Once the model is trained the model metrics can be seen

{
   "createdAt":"2017-08-16T06:16:49.000+0000",
   "metricsData":{
      "f1":[
         0.3902439024390243,
         0.5645161290322581,
         0.7154471544715447
      ],
      "labels":[
         "Type_1",
         "Type_2",
         "Type_3"
      ],
      "testAccuracy":0.6042,
      "trainingLoss":0.5593,
      "confusionMatrix":[
         [
            8,9,0
         ],
         [
            13,35,27
         ],
         [
            3,5,44
         ]
      ],
      "trainingAccuracy":0.7568
   }

Predicting the Cervix Type

Let us take an Image and try to predict the Cervix Type

Prediction Command

We will send a prediction HTTP POST request to Url https://api.einstein.ai/v2/vision/predict with authorization token and path to the image to be predicted.
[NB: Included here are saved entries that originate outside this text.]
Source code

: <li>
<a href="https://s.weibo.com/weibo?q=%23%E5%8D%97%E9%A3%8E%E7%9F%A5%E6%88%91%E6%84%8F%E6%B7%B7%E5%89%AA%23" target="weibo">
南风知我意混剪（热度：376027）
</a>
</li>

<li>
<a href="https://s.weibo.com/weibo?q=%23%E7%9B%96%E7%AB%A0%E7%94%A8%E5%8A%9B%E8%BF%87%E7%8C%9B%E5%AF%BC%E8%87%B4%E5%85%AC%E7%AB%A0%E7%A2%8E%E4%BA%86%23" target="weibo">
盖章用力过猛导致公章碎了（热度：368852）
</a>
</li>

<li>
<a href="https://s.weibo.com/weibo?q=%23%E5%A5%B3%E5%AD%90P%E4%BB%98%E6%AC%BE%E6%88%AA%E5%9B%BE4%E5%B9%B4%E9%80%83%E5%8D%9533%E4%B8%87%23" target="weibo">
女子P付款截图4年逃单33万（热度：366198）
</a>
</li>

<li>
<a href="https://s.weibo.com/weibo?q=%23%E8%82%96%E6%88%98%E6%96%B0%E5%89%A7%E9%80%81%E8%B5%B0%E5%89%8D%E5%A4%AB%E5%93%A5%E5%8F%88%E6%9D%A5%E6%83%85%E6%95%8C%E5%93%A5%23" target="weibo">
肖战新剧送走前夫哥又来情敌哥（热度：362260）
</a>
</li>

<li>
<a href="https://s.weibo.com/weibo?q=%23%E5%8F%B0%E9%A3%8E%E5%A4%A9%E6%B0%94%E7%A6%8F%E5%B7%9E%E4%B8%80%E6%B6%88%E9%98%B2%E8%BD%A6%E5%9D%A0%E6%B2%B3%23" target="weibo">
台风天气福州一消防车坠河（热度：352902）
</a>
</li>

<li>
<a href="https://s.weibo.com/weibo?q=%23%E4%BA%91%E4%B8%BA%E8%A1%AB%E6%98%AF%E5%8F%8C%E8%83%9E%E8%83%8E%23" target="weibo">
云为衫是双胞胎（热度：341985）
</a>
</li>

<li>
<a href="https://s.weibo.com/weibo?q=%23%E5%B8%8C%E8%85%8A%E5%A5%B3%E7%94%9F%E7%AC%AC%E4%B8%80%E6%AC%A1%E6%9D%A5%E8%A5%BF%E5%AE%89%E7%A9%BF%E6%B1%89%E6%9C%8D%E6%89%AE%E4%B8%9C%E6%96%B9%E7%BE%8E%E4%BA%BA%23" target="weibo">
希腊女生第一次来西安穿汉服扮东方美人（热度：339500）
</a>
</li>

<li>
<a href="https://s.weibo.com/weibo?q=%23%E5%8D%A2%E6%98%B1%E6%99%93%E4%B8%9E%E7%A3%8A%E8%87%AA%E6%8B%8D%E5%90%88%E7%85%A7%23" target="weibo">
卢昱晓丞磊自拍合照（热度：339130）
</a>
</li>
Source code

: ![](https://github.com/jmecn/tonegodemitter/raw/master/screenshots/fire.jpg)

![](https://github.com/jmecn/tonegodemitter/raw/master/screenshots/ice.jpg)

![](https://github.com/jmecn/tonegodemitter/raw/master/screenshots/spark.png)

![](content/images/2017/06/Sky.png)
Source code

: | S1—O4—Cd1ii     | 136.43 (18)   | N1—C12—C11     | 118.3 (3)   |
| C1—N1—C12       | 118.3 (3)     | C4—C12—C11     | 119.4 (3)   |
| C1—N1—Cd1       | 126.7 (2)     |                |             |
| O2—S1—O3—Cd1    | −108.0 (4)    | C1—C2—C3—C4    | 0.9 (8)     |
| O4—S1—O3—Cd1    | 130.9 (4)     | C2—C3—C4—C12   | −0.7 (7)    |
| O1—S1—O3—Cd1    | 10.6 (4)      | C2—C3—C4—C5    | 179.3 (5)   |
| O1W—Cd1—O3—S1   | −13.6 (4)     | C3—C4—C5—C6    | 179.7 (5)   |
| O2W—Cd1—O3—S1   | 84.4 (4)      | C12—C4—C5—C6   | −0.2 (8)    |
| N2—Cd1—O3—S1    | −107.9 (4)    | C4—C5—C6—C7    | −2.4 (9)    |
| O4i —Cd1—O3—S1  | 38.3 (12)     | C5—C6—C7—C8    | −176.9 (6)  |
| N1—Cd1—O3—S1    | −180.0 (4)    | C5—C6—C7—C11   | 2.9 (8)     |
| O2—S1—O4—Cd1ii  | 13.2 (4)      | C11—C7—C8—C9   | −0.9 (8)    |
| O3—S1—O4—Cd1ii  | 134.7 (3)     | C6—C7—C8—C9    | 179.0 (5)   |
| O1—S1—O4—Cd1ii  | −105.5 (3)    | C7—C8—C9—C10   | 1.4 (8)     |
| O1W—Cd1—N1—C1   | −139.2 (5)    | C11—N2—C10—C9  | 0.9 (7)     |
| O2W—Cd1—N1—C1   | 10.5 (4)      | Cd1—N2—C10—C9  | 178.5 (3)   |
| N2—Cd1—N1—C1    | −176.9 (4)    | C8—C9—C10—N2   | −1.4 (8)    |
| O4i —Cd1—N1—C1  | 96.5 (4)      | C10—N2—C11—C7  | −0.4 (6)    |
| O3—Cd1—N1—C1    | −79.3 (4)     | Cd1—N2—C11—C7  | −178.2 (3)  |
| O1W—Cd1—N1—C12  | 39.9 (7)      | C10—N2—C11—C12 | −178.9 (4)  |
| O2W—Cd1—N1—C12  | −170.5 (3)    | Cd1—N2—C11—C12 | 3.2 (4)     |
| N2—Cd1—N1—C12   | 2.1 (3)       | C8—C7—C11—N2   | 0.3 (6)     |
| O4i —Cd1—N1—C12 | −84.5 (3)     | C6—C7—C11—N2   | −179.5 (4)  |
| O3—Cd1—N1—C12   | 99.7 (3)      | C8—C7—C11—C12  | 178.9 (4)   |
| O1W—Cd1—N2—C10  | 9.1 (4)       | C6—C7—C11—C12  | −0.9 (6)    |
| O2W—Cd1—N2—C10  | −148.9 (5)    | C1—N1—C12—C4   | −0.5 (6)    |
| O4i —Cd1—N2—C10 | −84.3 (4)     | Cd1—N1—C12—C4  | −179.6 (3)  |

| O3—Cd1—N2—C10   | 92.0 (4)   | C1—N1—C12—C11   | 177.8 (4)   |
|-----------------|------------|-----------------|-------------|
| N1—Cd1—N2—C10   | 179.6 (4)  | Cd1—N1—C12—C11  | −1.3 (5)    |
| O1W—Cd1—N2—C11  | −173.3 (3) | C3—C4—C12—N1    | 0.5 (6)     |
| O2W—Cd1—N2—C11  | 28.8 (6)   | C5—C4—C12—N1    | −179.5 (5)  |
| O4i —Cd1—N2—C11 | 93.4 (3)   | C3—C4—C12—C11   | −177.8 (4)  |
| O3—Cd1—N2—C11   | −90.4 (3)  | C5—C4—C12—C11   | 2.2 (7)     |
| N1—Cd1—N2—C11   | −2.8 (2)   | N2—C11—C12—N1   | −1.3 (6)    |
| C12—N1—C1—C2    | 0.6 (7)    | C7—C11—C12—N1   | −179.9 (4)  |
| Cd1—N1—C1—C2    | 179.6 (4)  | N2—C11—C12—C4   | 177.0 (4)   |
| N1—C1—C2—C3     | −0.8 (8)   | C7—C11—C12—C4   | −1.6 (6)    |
curl -X POST -H "Authorization: Bearer <TOKEN>" \
             -H "Cache-Control: no-cache" \
             -H "Content-Type: multipart/form-data" \
             -F "sampleId=Photo Prediction"  \
             -F "sampleContent=@./Type_1/7.png" \
             -F "modelId=4IMVU4QRDCJVWP4OX2BJK3SFCA" \
             https://api.einstein.ai/v2/vision/predict

Results

{
   "sampleId":"Photo Prediction",
   "probabilities":[
      {
         "label":"Type_1",
         "probability":0.48673657
      },
      {
         "label":"Type_2",
         "probability":0.47965106
      },
      {
         "label":"Type_3",
         "probability":0.033612385
      }
   ],
   "object":"predictresponse"
}

Predicted Response : Type 1 Cervix

Summary

As we can see the Type 1 image was correctly classified but the probability percentage was not very high. Primary reason for this is that we had reduced the resolution of the images. If we use full resolution images with the dataset of around 6GB the accuracy will improve drastically.

This is a great first step in screening for cervix types for cervical cancer detection.